Hello --
I've begun pre-processing of my paired-end RNA seq data (run on Illumina HiSeq).
After running fastqc on my samples, I noticed some have overrepresented sequences corresponding to adaptors.
I've been trying to use Trimmomatic to remove the adaptors, however, after Trimming I get MORE over represented reads than I do before trimming! I'm not sure what's going on.
For instance, in my unprocessed read, I'll have a single overpresented sequence corresponding to adapter index 1. Once trimmed and processed by trimmomatic, I'll have 25 overrepresented sequences, all corresponding to different variants of the adapter index 1 sequence.

Records excerpted from a collection:
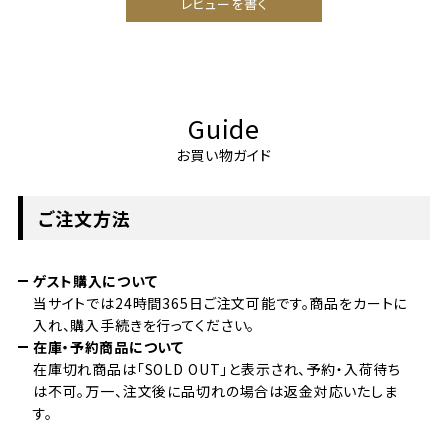
レビューを書く
Guide
お買い物ガイド
ご注文方法
ゲスト購入について
当サイトでは24時間365日ご注文可能です。商品をカートに
入れ、購入手続きを行ってください。
在庫・予約商品について
在庫切れ商品は「SOLD OUT」と表示され、予約・入荷待ち
は不可。万一、注文後に品切れの場合は返金対応いたしま
す。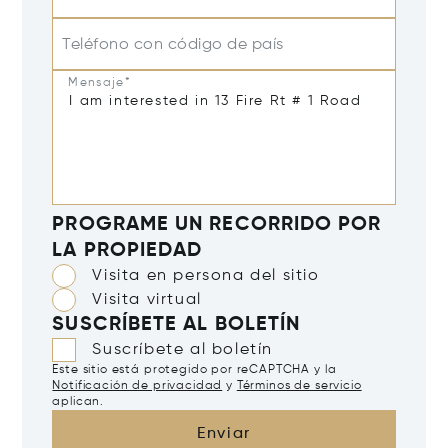
Teléfono con código de país
Mensaje*
PROGRAME UN RECORRIDO POR
LA PROPIEDAD
Visita en persona del sitio
Visita virtual
SUSCRÍBETE AL BOLETÍN
Suscríbete al boletín
Este sitio está protegido por reCAPTCHA y la
Notificación de privacidad
y
Términos de servicio
aplican.
Enviar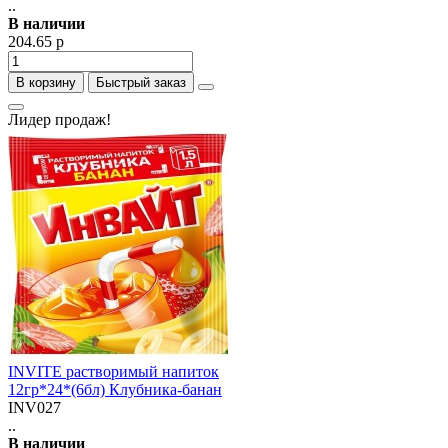
..
В наличии
204.65 р
В корзину
Быстрый заказ
Лидер продаж!
INVITE растворимый напиток
12гр*24*(6бл) Клубника-банан
INV027
..
В наличии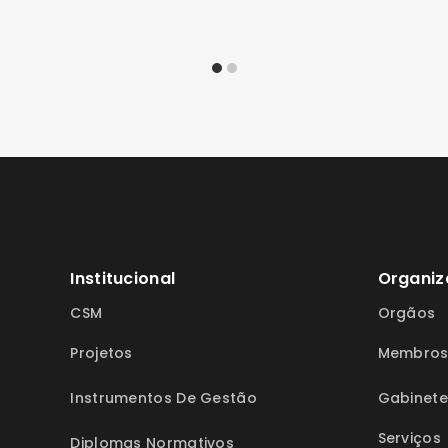
Institucional
Organiz
CSM
Orgãos
Projetos
Membro
Instrumentos De Gestão
Gabinete
Serviços
Diplomas Normativos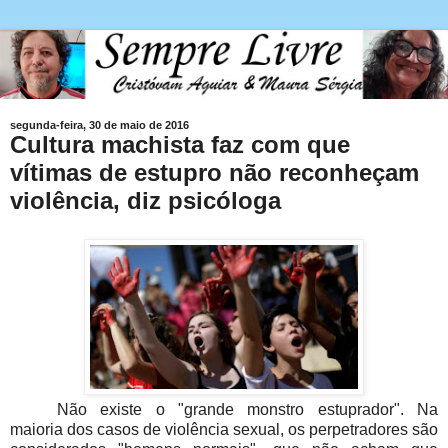
segunda-feira, 30 de maio de 2016
Cultura machista faz com que
vítimas de estupro não reconheçam
violência, diz psicóloga
Não existe o "grande monstro estuprador". Na
maioria dos casos de violência sexual, os perpetradores são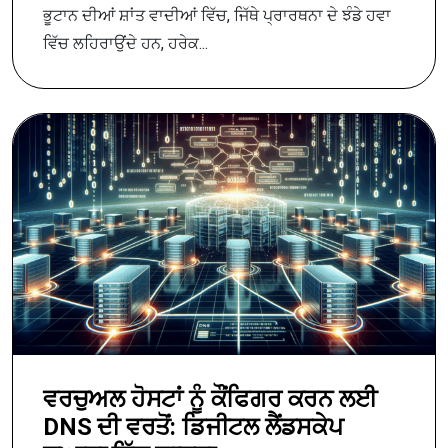
ਭੂਟਾਨ ਦੀਆਂ ਸ਼ਾਂਤ ਵਾਦੀਆਂ ਵਿੱਚ, ਜਿੱਥੇ ਪ੍ਰਾਰਥਨਾ ਦੇ ਝੰਡੇ ਹਵਾ
ਵਿੱਚ ਲਹਿਰਾਉਂਦੇ ਹਨ, ਹਰੇਕ...
ਵਰਚੁਅਲ ਹੋਸਟਾਂ ਨੂੰ ਕੌਂਫਿਗਰ ਕਰਨ ਲਈ
DNS ਦੀ ਵਰਤੋਂ: ਡਿਜੀਟਲ ਲੈਂਡਸਕੇਪ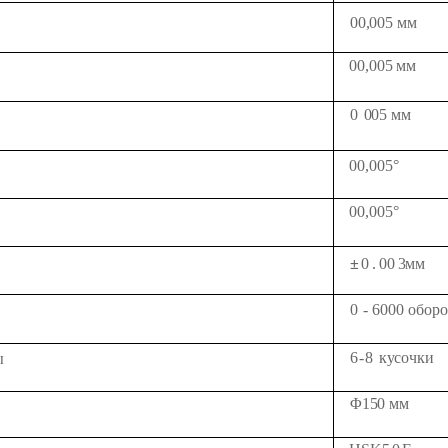
00,005 мм
00,005 мм
0
005 мм
00,005°
00,005°
±
0
.
00
3
мм
0
-
6
000
оборо
6-
8
кусочки
ы
Φ150 мм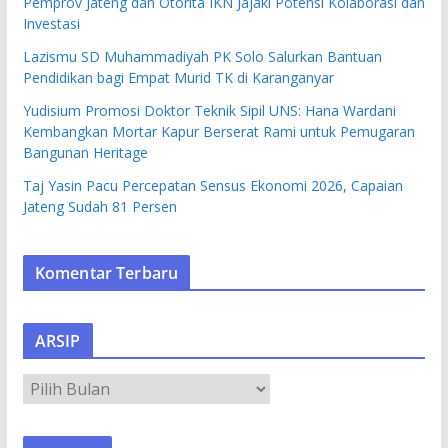
Pemprov Jateng dan Otorita IKN Jajaki Potensi Kolaborasi dan
Investasi
Lazismu SD Muhammadiyah PK Solo Salurkan Bantuan
Pendidikan bagi Empat Murid TK di Karanganyar
Yudisium Promosi Doktor Teknik Sipil UNS: Hana Wardani
Kembangkan Mortar Kapur Berserat Rami untuk Pemugaran
Bangunan Heritage
Taj Yasin Pacu Percepatan Sensus Ekonomi 2026, Capaian
Jateng Sudah 81 Persen
Komentar Terbaru
ARSIP
A
R
S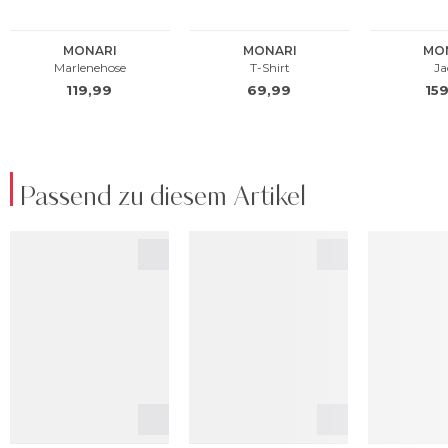
Passend zu diesem Artikel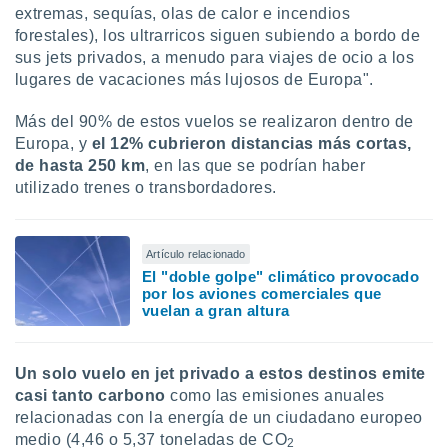
extremas, sequías, olas de calor e incendios
forestales), los ultrarricos siguen subiendo a bordo de
sus jets privados, a menudo para viajes de ocio a los
lugares de vacaciones más lujosos de Europa".
Más del 90% de estos vuelos se realizaron dentro de
Europa, y
el 12% cubrieron distancias más cortas,
de hasta 250 km
, en las que se podrían haber
utilizado trenes o transbordadores.
Artículo relacionado
El "doble golpe" climático provocado
por los aviones comerciales que
vuelan a gran altura
Un solo vuelo en jet privado a estos destinos emite
casi tanto carbono
como las emisiones anuales
relacionadas con la energía de un ciudadano europeo
medio (4,46 o 5,37 toneladas de CO
2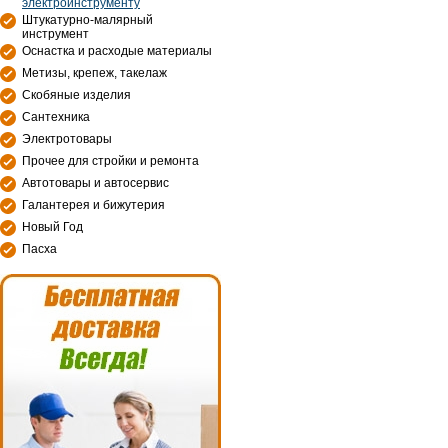
электроинструменту
Штукатурно-малярный
инструмент
Оснастка и расходые материалы
Метизы, крепеж, такелаж
Скобяные изделия
Сантехника
Электротовары
Прочее для стройки и ремонта
Автотовары и автосервис
Галантерея и бижутерия
Новый Год
Пасха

REQUIRED ACTIONS:
• a. According to the post about trimming adapters with Trimmomatic, how many overrepresented sequences appear after trimming in the example given?
• b. Write the next part of the post about trimming adapters with Trimmomatic, picking up from its final sentence.

WRITTEN RESPONSES:
• a. Twenty-five, all corresponding to different variants of the adapter index 1 sequence.

• b.
Here is my command line:
Code:
TrimmomaticPE -phred33 /R1_001.fastq.gz /R2_001.fastq.gz /R1_pairedout /R1_unpairedout /R2_pairedout /R2_unpairedout ILLUMINACLIP:/TruSeq3-PE.fa:2:30:10 LEADING:5 TRAILING:5 AVGQUAL:20
Any idea what I'm doing wrong? The same thing occurs even if I leave out the ILLUMINACLIP line.
Hello samantha_jeschonek!
It appears that your post has been cross-posted to another site: http://seqanswers.com/forums/showthread.php?t=44949
This is typically not recommended as it runs the risk of annoying people in both communities.
woops, not sure how to delete post so it isn't posted in both places!